▸ **Assignment**: Copy every line of the listing that holds the string "thumb".

▸ **Material provided**:
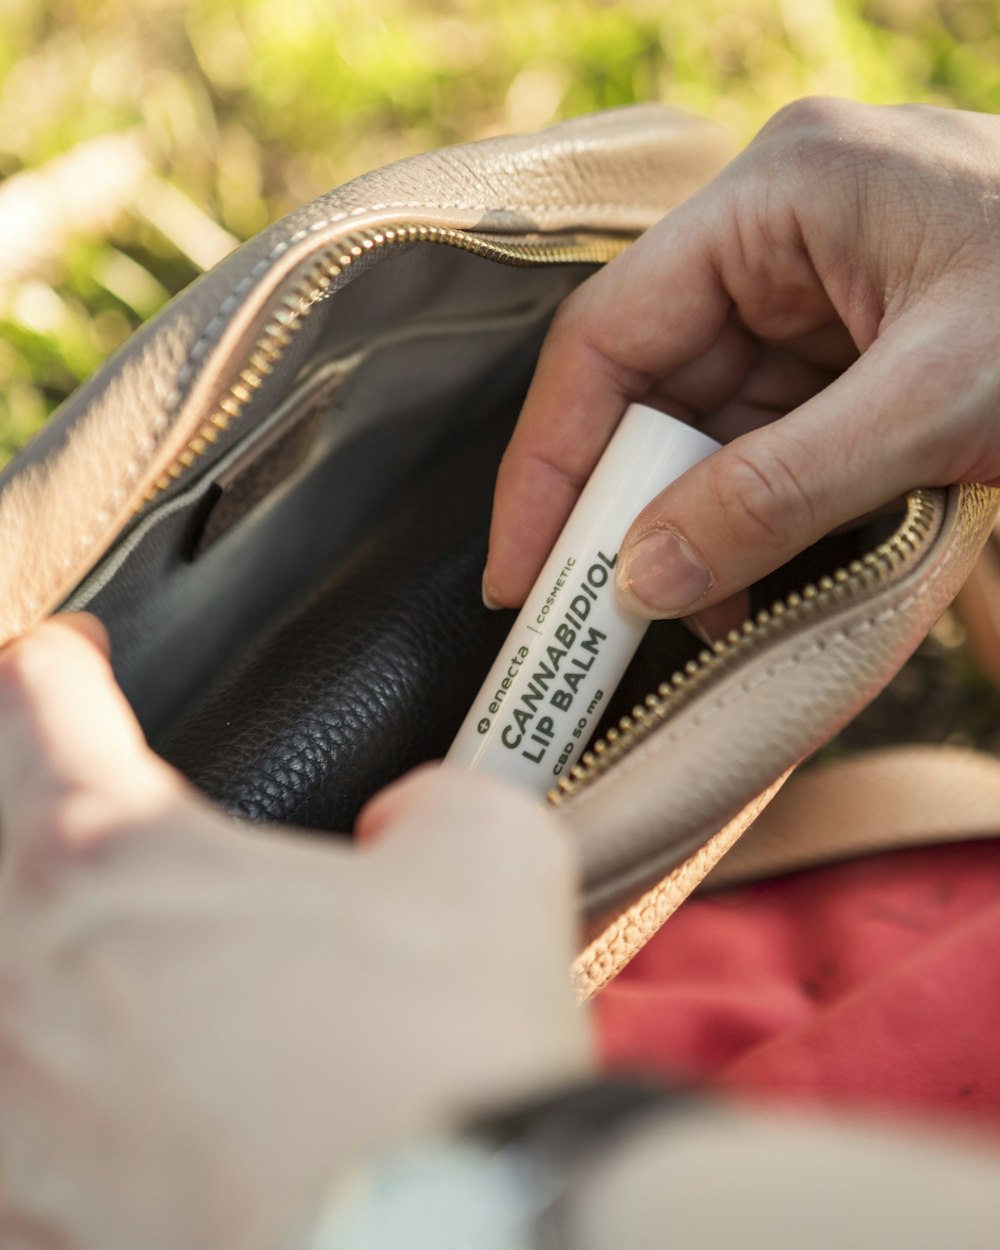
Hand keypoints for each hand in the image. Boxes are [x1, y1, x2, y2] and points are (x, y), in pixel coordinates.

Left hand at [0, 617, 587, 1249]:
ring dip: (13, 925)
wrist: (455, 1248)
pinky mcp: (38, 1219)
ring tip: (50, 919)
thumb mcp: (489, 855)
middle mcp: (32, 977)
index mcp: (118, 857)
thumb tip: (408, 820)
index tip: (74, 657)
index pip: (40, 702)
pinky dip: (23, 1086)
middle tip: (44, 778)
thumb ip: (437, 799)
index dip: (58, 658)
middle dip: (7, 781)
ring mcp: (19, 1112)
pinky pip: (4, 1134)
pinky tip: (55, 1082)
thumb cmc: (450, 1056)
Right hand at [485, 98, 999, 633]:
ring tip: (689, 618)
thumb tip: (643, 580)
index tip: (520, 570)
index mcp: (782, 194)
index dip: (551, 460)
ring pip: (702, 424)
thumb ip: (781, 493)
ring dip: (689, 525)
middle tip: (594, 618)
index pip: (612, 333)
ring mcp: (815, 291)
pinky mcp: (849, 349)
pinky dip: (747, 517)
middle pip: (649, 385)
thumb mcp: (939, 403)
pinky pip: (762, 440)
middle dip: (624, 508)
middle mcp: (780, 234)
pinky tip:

▸ **Task answer**:
thumb mcp: (489, 855)
thumb tip: (408, 820)
thumb ip: (437, 799)
thumb cmc: (450, 1056)
thumb tip: (643, 580)
thumb ip: (781, 493)
thumb mcp: (939, 403)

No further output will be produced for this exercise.